2/ On demande l’avis du public lors de cette réunion d’information alors que la demande de fonds FEDER européen a été faite pour ce projet en 2014. On a appris que le projet devrait être bouclé pour 2017 pour obtenir ces fonds. Cette démocratie (réunion d’information, enquête publique) n’est donc que de façade : on ne demande l’avis au citoyen que pour modifier à la marge ce projet déjà bouclé depuis 2 ans. Pas question de le modifier fondamentalement sous peine de recommencer une demande de financement…

3/ Les zones humides, zones d’intérêt écologique, corridor principal de migration pour oiseaux migrateurs, corridor écologique selon la Métropole Européenne de Lille, surfaces agricoles,…sur lesquels d’autres, plus compétents que moi, s’étendront, tous ces paramètres environnementaux font pâle figure au regard des intérêts économiques.
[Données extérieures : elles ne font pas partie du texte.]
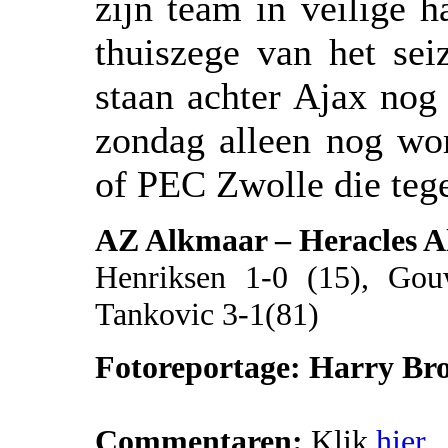
zijn team in veilige 
thuiszege van het sei
staan achter Ajax nog
zondag alleen nog wor
of PEC Zwolle die tege
AZ Alkmaar – Heracles A
Henriksen 1-0 (15), Gou
Tankovic 3-1(81)
Fotoreportage: Harry Br
Commentaren:
Klik
hier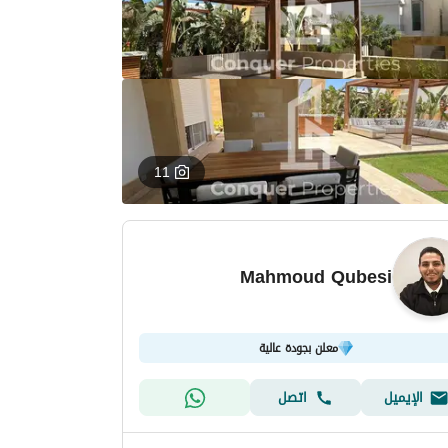
11
Mahmoud Qubesi
معلن بجودة عالية
الإيميل
اتصل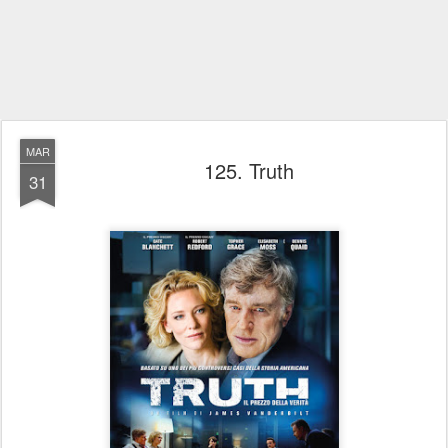
MAR
125. Truth
31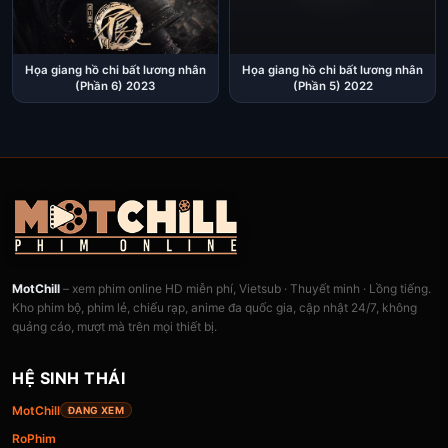
Họa giang hồ chi bất lương nhân
Họa giang hồ chi bất lương nhân
(Phần 6) 2023
(Phần 5) 2022
MotChill
– xem phim online HD miễn phí, Vietsub · Thuyết minh · Lồng tiếng.
Kho phim bộ, phim lẻ, chiếu rạp, anime đa quốc gia, cập nhật 24/7, không
quảng cáo, mượt mà trên mọi thiết bị.
HỆ SINH THÁI
MotChill
ĐANG XEM
RoPhim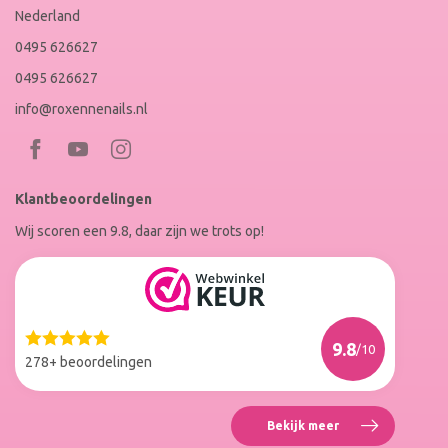
Nederland
0495 626627
0495 626627
info@roxennenails.nl
Bezoek
Bezoek
RoxenneNails
RoxenneNails
Klantbeoordelingen
op
op
Wij scoren een 9.8, daar zijn we trots op!
Facebook
Instagram
Reviews
Roxenne
Nails
Web
9.8
/10
Winkel
278+ beoordelingen
Keur
Bekijk meer
Reviews
Roxenne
Les décideurs politiques ou administratifs se conformant généralement aux arguments courtermistes de la pensée entrepreneuriale dominante.

4/ Ce projet présenté au public semble tronqué car on sait que derrière cette plateforme ce dessine une zone industrielle de 25Ha destinée à alimenter cette infrastructure qui doit être rentable. Là aussi en « saucissonnant » les projets pour mieux les faire passer on dénie la démocratie et on s’assied sur les impacts environnementaux.

5/ Tout projet de cette taille a une incidence non négligeable sur l’environnement naturel mais aussi humain. Il y a donc lieu que le projet soit accepté par une majorité de citoyens habitants aux abords. Visiblement, ce n’est pas accepté par ceux de la commune de Deûlémont qui est située juste en face et qui ont déjà à subir les impacts de l’usine de la SA Clarebout.

6/ Nous sommes ici, en bordure de la Lys, à la croisée géographique de deux régions belges et de deux pays. Chacun veut développer sa petite entreprise de son côté alors que la Lys est partagée par tous. Chaque partie veut son port alors qu’on pourrait mutualiser d’autres ports voisins existants sur la Lys, voire les agrandir pour les co-gérer. Travailler ensemble pour des projets communs n’est-ce pas l’esprit de l’Europe ici au bord de Lys qui pourrait être plus que symbolique ?

En conséquence mon avis est qu’il faut annuler ce projet dans son implantation actuelle et le réviser dans une optique environnementale, sociétale et économique réellement progressiste.